Important challenges for the use of serum RV-IgA as a surrogate endpoint for RV vaccines are:

To use new approaches for the development of simpler and more reproducible assays to detect serum RV-IgA. This would ideally include standardization of the ELISA and of important key reagents, like the standard serum RV-IgA, for regulatory purposes.

To use other, or develop new, statistical methods to analyze all the information already collected in past RV VE trials.

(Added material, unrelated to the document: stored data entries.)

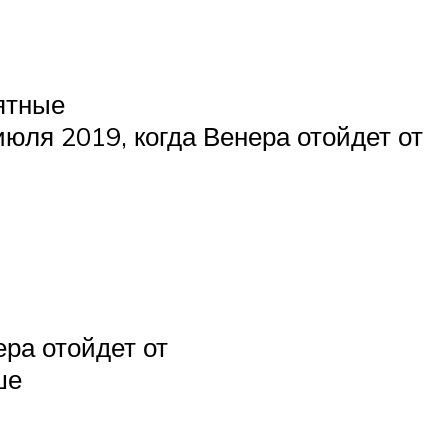
ятные
июля 2019, когда Венера отойдет от
ера отойдет от
ше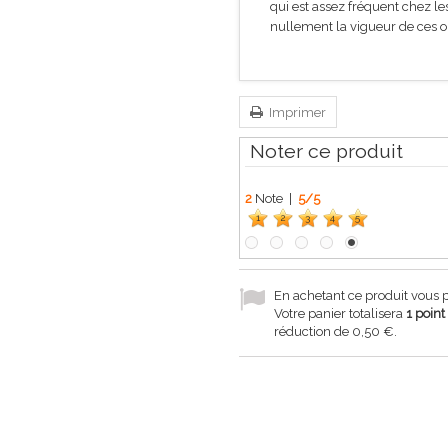
qui est assez fréquent chez l
nullement la vigueur de ces o
Imprimer
Noter ce produit
2
Note |
5
/
5
1
2
3
4
5
En achetant ce produit vous
Votre panier totalisera
1
point
réduction de
0,50 €
.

A strategy to advance RV-IgA from a level 3 endpoint (a non-validated surrogate endpoint) toward a level 2 endpoint (a validated surrogate endpoint) could be implemented, based on the experience in the US for registration of new seasonal influenza vaccines, for pneumococcal conjugate vaccine, described above, and, following EMA's recommendations. In this context, evaluation of VE for new RV vacciness could be performed with a clinical endpoint (with delayed OPV), assessing serum RV-IgA with a standardize protocol and testing in parallel RV1 as a “control vaccine,” because usefulness of serum RV-IgA has been better established for this vaccine. If the correlation between RV-IgA and protection induced by new RV vaccines is similar to the one observed for RV1, serum RV-IgA could be considered a practical “validated” surrogate endpoint.

Our knowledge of the mechanisms of protection against RV in children seems incomplete and basic studies in this field would help identify other CoP. For the short term, serum RV-SIg seems like a good candidate, because it may give us an indirect measure of the immune response generated in the intestine. For the long term, circulating RV-mBc may prove to be a useful CoP, because they can reflect intestinal responses and provide a measure of the persistence of the response. Our poor understanding of the innate B cell response is an obstacle to this development.

Given the high burden of RV disease in developing countries and the rapid expansion in the number of countries introducing RV vaccines, the clinical development of new RV vaccine candidates using the classic Phase III efficacy approach will become more onerous and difficult to accomplish. Finding a RV CoP or surrogate marker(s) for clinical evaluation and the regulatory approval of the next generation of RV vaccines is now imperative, and requires interaction between the scientific and regulatory communities.